Option Fifteen: Attempt American tour, using the inevitable 'border incident' publicity to slingshot nunt into bookstores around the country.

Option Sixteen: Operation Vatican Assault. The less said about this, the better.

Option Seventeen: Start an online community for Canadian writers, so the next fucker who tries something as stupid as a cross-country ambulance tour doesn't have to start on his own.

Option Eighteen: Attempt to redefine freedom. As in: the Iraqis are free, except under martial law. And. The American homosexuals are free, except to marry.

Option Nineteen: Spend a good chunk of the next year trying to outdo the last weekend's drunk. Watch a new movie every tuesday.

Option Twenty: Buy an x-box, halo 2 and sink into the sweet ether of a manufactured hero's life.

Option Twenty-One: Think about trying out for the synagogue.

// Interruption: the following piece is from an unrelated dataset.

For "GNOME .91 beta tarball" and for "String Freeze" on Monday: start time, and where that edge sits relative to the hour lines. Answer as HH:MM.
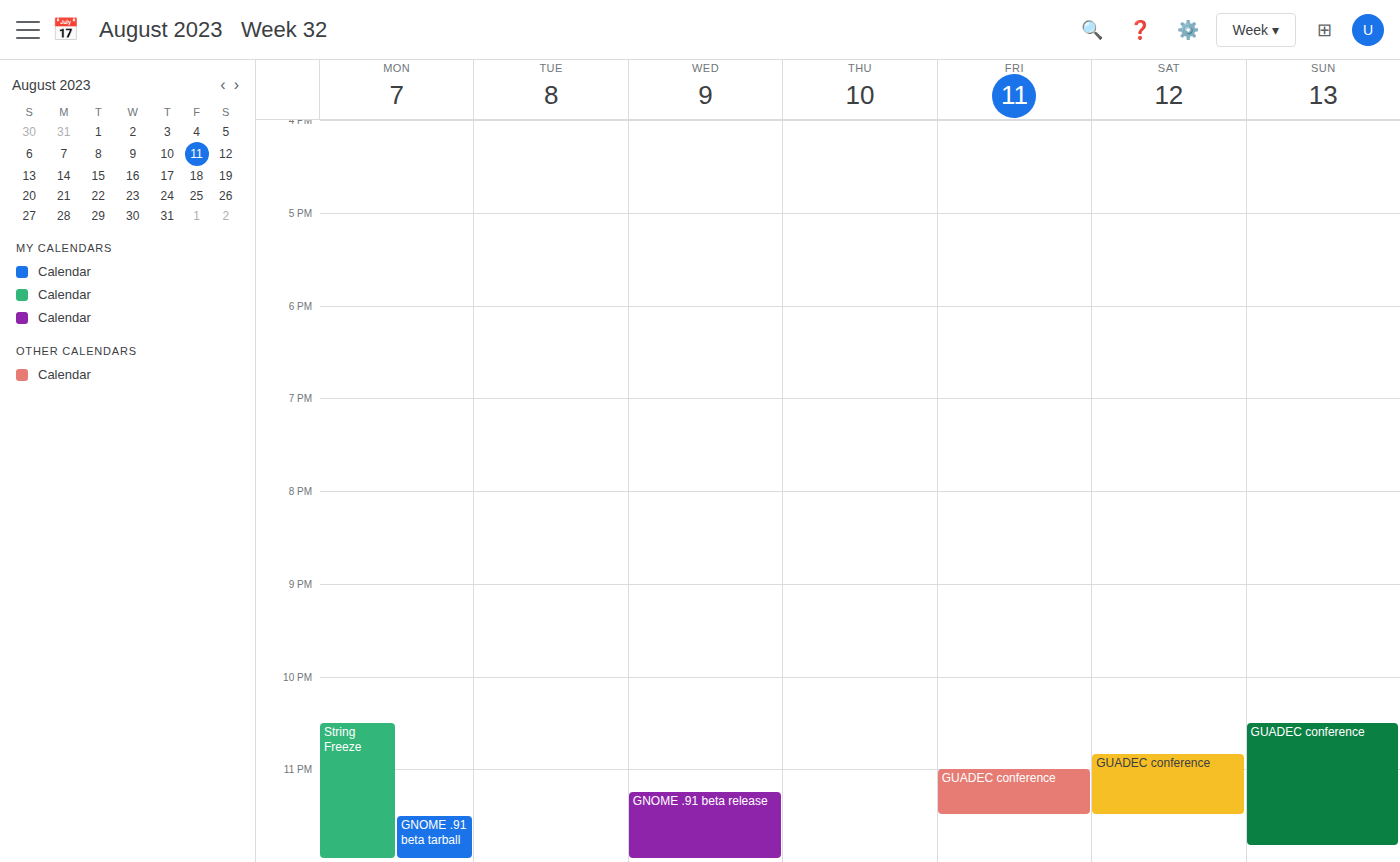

Option n: Settle down, get married, maybe have a kid, watch some tv, own some property, drive a more reliable car, and wonder how long it will all last before the inevitable implosion and divorce. Cause at least that's normal.




November 8th, 2004
Northern Dysentery

Due to a rifling pain in my gut that woke me up at 5 AM on a Sunday morning and made me pray for most of the morning and beyond, there will be no DM today. Because I'm all for religious experiences, but not so much when they come in the form of Mingus pissing out of his ass until there is no water left in him.

At least it isn't a double ender. So far.

Hey, after Fallujah, what's the next horseman of the apocalypse. Plague!